The NT Government wants to make sure Territorians with a disability can expect to receive high quality care.
Minister for Health, Natasha Fyles, and Assistant Minister for Suicide Prevention, Mental Health and Disabilities, Ngaree Ah Kit, have launched ‘Talk-Up’ materials designed to ensure Territorians with a disability know they have the right to access high quality services.
It is especially important that Territorians know what services are available and how to access them during the roll out of the National Disability Insurance Scheme (NDIS).
The NDIS at full scheme in the NT is expected to provide over $200 million in funded supports for 6500 Territorians, and expected to create 1000 jobs.
The Government said it was committed to the roll out of the NDIS and ensuring that all Territorians no matter where they live are able to access to high quality disability services.
The Materials including a catchy cartoon, book marks and poster have been translated into a number of Aboriginal languages including Kriol.
These materials will educate Territorians with disability about their rights and how they can seek help to improve the services that they receive through the Health and Community Services Complaints Commission.
‘Talk-Up’ Materials are available from the Health and Community Services Complaints Commission or visit www.hcscc.nt.gov.au
Health Minister Natasha Fyles said: “Territorians with a disability deserve to have access to the best services, and we are making sure they are fully informed about how to access these schemes, including the NDIS.
“The NDIS is a big financial investment and a significant change in the way we fund and provide services for people with disabilities.
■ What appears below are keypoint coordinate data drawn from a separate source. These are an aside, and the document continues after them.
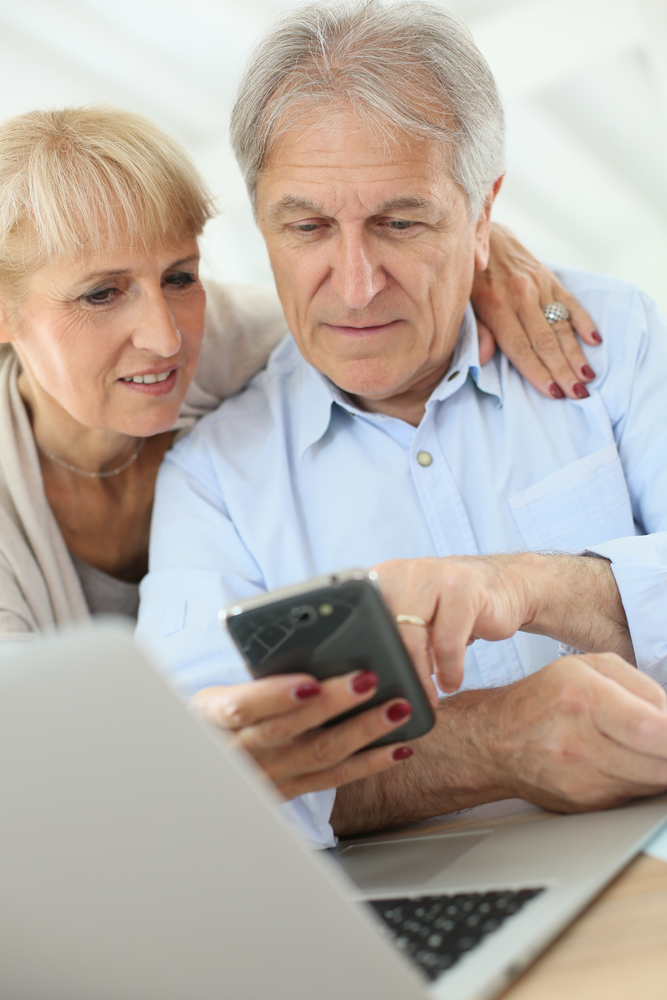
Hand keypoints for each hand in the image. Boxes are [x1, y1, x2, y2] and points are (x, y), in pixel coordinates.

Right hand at [189, 669, 415, 799]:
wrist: (199, 768)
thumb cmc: (213, 716)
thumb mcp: (214, 692)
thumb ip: (253, 678)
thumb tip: (309, 647)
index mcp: (212, 716)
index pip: (240, 707)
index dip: (275, 696)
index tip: (309, 682)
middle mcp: (240, 752)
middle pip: (289, 729)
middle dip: (333, 705)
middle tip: (368, 679)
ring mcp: (268, 776)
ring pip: (319, 755)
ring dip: (363, 732)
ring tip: (397, 708)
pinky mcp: (289, 791)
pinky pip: (333, 779)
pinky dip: (369, 763)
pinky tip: (397, 748)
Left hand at [376, 554, 531, 693]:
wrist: (510, 586)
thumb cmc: (457, 608)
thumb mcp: (419, 616)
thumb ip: (393, 634)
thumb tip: (367, 681)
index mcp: (384, 577)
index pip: (360, 619)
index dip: (366, 656)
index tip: (372, 688)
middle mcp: (404, 572)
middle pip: (384, 630)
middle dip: (395, 671)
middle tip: (402, 700)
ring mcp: (434, 575)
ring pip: (413, 637)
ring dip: (420, 676)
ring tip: (429, 696)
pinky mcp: (463, 588)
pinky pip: (447, 641)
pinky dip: (449, 669)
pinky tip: (451, 682)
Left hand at [472, 223, 600, 400]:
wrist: (482, 233)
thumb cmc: (468, 278)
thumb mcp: (463, 303)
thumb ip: (476, 330)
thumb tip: (485, 358)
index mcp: (496, 306)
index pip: (520, 347)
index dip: (537, 372)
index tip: (553, 393)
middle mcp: (520, 296)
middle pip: (545, 341)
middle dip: (563, 371)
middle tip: (578, 394)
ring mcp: (538, 286)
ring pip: (561, 325)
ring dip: (576, 353)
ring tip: (588, 377)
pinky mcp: (550, 277)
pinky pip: (570, 301)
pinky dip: (584, 321)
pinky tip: (595, 341)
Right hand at [484, 653, 666, 810]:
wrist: (495, 740)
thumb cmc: (543, 699)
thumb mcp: (589, 667)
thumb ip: (640, 685)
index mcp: (584, 699)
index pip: (652, 730)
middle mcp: (580, 743)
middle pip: (661, 764)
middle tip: (661, 738)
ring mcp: (582, 779)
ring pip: (653, 782)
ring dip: (659, 765)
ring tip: (644, 744)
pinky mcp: (586, 804)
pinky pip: (634, 794)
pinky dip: (641, 778)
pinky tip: (625, 760)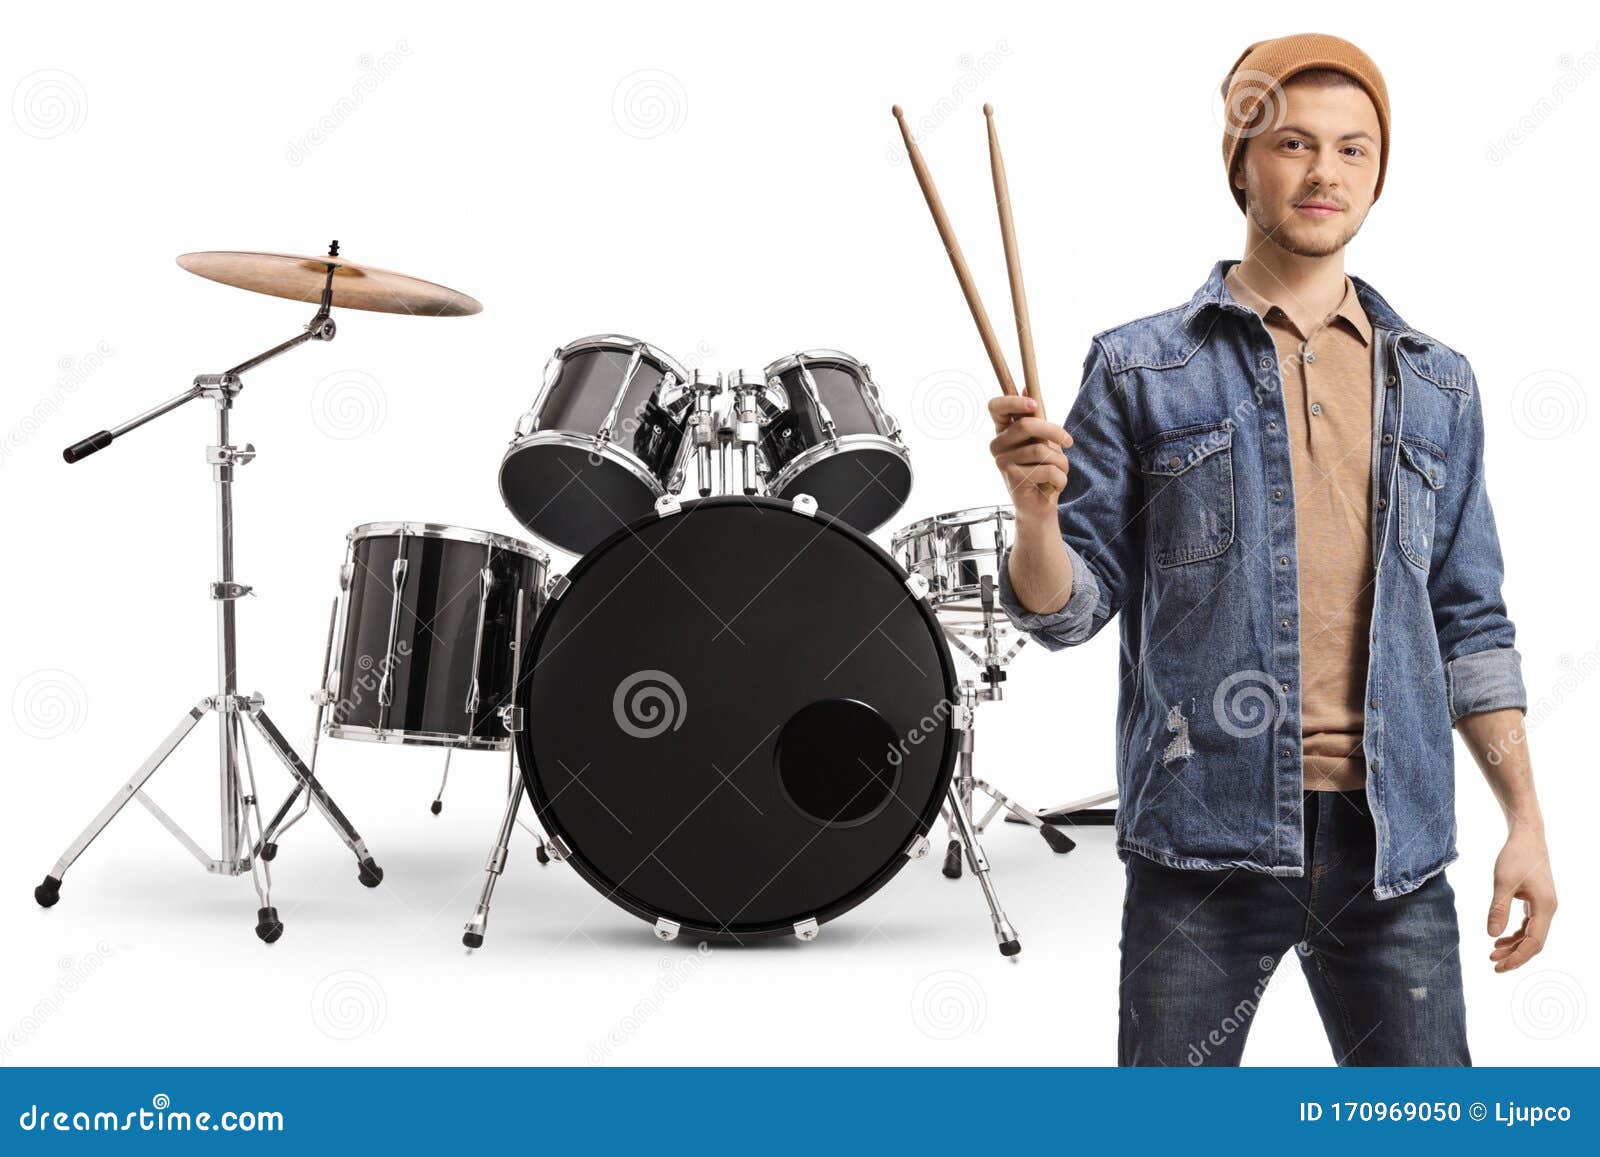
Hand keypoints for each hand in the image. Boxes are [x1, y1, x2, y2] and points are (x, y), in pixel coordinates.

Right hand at [988, 395, 1072, 521]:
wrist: (1040, 506)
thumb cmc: (1041, 470)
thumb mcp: (1042, 439)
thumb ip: (1035, 416)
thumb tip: (1027, 386)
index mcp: (1003, 430)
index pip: (995, 406)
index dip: (1013, 401)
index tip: (1034, 405)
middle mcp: (997, 444)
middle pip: (1026, 425)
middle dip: (1055, 432)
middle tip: (1069, 442)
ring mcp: (1002, 462)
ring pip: (1042, 451)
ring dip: (1061, 462)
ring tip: (1059, 472)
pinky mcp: (1012, 479)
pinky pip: (1047, 470)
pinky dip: (1061, 478)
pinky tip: (1054, 486)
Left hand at [1487, 825, 1555, 972]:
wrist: (1526, 837)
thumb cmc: (1516, 856)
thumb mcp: (1503, 883)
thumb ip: (1498, 909)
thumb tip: (1492, 935)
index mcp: (1545, 907)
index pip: (1533, 942)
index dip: (1517, 957)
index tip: (1498, 965)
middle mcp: (1548, 909)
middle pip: (1534, 942)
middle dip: (1515, 955)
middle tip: (1493, 964)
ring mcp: (1544, 905)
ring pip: (1531, 934)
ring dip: (1514, 945)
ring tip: (1493, 953)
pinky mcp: (1536, 900)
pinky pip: (1528, 924)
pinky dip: (1515, 934)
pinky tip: (1499, 938)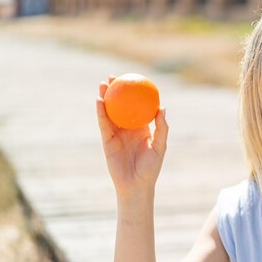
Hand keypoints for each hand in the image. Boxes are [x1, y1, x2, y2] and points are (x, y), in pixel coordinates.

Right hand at [97, 75, 168, 194]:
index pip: (136, 107)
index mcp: (141, 128)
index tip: (133, 80)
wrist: (136, 185)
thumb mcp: (160, 146)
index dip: (134, 94)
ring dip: (105, 97)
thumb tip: (162, 108)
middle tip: (114, 76)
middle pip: (120, 106)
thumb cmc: (151, 168)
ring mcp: (116, 134)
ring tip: (103, 84)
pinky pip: (103, 123)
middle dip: (116, 91)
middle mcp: (127, 129)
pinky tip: (99, 100)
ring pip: (109, 112)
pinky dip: (101, 111)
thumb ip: (162, 128)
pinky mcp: (107, 141)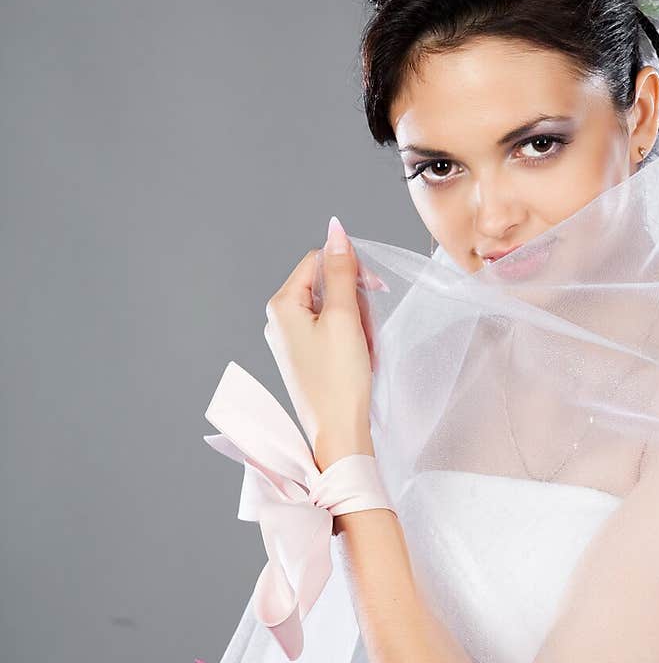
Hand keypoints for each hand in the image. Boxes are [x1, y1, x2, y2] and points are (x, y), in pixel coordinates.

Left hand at [264, 217, 382, 471]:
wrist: (338, 433)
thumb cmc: (339, 380)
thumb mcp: (344, 316)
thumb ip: (341, 270)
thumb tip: (336, 229)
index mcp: (281, 305)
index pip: (318, 260)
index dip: (350, 269)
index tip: (375, 289)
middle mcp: (279, 320)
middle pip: (326, 285)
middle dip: (355, 302)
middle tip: (367, 330)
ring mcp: (290, 341)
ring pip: (333, 310)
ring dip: (357, 324)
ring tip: (364, 350)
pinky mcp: (304, 359)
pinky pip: (332, 334)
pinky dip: (351, 341)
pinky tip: (359, 361)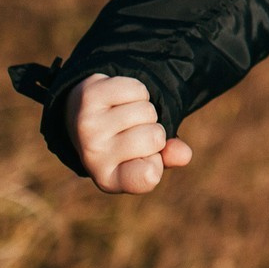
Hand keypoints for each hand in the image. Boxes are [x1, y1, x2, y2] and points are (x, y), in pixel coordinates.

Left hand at [66, 74, 192, 193]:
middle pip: (155, 137)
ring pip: (147, 111)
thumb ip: (168, 159)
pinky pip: (136, 89)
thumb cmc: (124, 142)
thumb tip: (184, 154)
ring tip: (127, 116)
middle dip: (155, 130)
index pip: (146, 178)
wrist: (83, 116)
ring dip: (146, 110)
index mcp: (110, 178)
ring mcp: (88, 126)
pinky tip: (121, 100)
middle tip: (136, 132)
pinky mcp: (89, 97)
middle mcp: (93, 156)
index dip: (156, 167)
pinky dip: (137, 92)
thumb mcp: (146, 157)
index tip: (148, 165)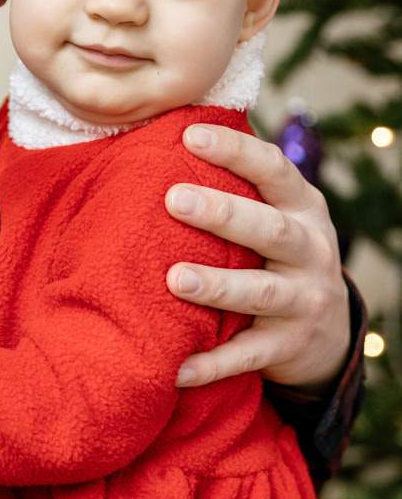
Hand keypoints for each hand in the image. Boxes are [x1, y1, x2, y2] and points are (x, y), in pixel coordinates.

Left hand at [165, 124, 349, 391]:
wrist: (329, 332)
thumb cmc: (277, 255)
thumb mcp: (275, 215)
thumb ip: (239, 185)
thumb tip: (168, 129)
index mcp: (302, 209)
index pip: (274, 170)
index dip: (236, 152)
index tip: (190, 135)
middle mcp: (311, 252)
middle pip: (270, 230)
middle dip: (224, 214)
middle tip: (174, 198)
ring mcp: (304, 302)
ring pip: (261, 292)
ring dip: (218, 286)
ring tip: (174, 279)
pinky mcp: (289, 348)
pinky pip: (247, 357)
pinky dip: (210, 364)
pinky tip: (174, 369)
It is often described as the biggest social policy reform since the establishment of Medicare.
“Like all new systems which bring major change, it is important that everyone knows how it will work and what its important features are.
“The Talk Up materials launched today all have the following message: Everyone who receives services under NDIS has a right to expect that they will be high quality and safe. If they aren’t, people should have the confidence to ‘Talk-Up’.”